Over 50% of surveyed Canadians believe that Canada needs more immigrants to increase its population. The most notable changes over the 2021 data show that people in Manitoba and Saskatchewan have shifted their views, with a 15-point increase over the previous year. Alberta and Ontario are both also up three points.

Atlantic Canada, which has tripled its number of immigrants in the past five years, showed less support for immigration than in the past, dropping nine points.

There is also a prevailing feeling that immigrants are essential for economic growth in Canada. By increasing the population through immigration, Canada also increases its tax base.

The recent census reported that two thirds of new immigrants to Canada are of working age, which means that the majority of new immigrants to Canada will be contributing income tax to the economy and supporting systems such as healthcare and education.

Most respondents were positive regarding Canada’s commitment to providing a safe haven for refugees, particularly for those who are fleeing conflict zones. However, the survey shows that some have concerns over refugees’ ability to integrate into Canadian society.However, when asked if Canada accepts too many immigrants from radicalized countries, the results show that a growing majority of Canadians, Quebec included, reject that idea.

There is still some belief among Canadians, 37% agree or strongly agree, that some refugees are not legitimate or “real” refugees. As with all other questions, the percentage of respondents who adhere to this belief is higher among supporters of the Conservatives or Bloc Quebecois. Regionally, Alberta has the largest number of people who believe this, but Atlantic Canadians are increasingly in agreement as well, up eight points from the 2021 survey.

Still, the survey indicates that Canada as a whole rejects the idea that there are too many racial minority immigrants in Canada. Those who agree with that statement are generally over 60 years old or do not hold a high school diploma.

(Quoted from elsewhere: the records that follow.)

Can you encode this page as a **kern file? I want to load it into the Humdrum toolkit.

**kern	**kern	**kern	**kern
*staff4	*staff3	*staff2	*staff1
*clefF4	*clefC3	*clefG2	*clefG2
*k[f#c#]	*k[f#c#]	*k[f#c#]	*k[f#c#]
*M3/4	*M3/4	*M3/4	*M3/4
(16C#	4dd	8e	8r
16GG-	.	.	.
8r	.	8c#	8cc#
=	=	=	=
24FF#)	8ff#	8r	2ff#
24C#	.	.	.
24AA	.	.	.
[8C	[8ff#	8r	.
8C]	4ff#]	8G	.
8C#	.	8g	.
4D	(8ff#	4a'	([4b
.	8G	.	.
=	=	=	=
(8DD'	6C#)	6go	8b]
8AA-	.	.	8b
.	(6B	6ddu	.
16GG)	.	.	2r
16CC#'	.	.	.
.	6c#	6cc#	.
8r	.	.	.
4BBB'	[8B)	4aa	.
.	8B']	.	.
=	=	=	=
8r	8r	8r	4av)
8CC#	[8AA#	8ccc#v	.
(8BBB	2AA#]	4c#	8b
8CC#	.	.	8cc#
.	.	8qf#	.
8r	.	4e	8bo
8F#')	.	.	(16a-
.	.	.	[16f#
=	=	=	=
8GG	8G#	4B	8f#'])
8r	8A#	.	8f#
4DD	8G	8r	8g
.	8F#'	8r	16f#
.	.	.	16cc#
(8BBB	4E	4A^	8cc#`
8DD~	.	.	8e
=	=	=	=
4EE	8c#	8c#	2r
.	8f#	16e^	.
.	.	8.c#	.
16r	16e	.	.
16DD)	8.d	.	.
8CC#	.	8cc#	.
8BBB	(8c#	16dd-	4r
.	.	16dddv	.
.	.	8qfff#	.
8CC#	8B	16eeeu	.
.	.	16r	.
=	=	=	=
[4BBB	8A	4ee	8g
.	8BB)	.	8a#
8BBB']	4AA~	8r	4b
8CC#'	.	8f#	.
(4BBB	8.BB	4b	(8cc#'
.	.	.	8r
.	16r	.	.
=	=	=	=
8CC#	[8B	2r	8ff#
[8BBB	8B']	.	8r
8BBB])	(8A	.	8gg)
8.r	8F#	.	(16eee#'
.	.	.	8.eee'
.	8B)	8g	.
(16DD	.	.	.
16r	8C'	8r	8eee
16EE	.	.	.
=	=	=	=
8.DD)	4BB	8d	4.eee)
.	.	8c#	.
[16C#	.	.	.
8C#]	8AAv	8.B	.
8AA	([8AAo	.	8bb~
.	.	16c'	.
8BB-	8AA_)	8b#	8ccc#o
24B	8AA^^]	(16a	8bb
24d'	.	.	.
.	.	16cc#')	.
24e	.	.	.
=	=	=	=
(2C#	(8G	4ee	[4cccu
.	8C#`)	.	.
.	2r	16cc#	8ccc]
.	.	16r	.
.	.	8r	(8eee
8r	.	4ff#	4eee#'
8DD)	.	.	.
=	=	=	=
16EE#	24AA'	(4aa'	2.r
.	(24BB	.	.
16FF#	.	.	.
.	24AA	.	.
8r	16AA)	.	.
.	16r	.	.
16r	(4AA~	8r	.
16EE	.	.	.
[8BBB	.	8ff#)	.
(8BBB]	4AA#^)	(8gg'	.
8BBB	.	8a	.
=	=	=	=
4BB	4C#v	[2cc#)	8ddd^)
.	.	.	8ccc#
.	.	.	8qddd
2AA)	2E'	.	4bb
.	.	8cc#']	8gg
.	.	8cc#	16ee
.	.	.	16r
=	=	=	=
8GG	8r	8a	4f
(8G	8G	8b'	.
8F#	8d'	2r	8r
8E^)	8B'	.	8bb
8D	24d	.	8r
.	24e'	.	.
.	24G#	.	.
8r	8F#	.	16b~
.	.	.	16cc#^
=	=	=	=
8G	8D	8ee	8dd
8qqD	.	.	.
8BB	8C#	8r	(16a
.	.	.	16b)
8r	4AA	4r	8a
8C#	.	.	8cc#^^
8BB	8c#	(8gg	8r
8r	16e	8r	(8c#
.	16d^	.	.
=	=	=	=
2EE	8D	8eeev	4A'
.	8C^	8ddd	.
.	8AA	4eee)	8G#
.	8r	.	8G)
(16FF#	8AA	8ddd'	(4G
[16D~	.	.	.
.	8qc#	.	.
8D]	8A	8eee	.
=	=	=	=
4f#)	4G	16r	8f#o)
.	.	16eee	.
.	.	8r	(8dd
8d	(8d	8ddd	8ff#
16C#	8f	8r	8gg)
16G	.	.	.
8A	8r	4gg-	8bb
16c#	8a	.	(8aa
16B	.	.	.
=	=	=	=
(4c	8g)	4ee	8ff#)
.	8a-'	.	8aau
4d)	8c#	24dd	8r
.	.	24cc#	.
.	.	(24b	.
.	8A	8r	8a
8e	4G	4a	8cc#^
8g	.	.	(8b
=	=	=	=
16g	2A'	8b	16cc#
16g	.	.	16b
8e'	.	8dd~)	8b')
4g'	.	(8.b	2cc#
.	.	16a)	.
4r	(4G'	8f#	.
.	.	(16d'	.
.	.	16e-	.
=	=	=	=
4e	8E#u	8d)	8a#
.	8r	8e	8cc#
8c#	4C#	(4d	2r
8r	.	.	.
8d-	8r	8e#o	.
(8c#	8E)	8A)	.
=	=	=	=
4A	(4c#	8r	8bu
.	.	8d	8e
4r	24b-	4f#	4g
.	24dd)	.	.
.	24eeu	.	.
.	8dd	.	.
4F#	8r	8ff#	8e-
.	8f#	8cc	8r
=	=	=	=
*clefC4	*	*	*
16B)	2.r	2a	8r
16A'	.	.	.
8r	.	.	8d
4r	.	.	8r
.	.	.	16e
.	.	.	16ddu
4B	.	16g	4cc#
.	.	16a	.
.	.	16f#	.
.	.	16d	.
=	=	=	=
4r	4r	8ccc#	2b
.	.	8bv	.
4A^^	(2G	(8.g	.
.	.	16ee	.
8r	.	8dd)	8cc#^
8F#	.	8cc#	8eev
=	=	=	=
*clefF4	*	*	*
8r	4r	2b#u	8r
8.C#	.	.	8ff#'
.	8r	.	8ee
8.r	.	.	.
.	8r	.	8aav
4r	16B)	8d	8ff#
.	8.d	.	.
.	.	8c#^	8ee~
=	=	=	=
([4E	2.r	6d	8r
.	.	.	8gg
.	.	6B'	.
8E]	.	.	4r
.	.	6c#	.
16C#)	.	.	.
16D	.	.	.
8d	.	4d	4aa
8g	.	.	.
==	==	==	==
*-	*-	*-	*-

This is a major change from the overall data in the 1990s when public opinion on the issue was divided almost evenly.

Overall, there was little change in opinion about accepting refugees from conflict zones when specific countries were mentioned. Some respondents were given the example of conflict zones such as Ukraine and others were asked about conflict zones such as Afghanistan. The results show a slight, but not substantial difference in support for Ukrainian refugees over those from Afghanistan.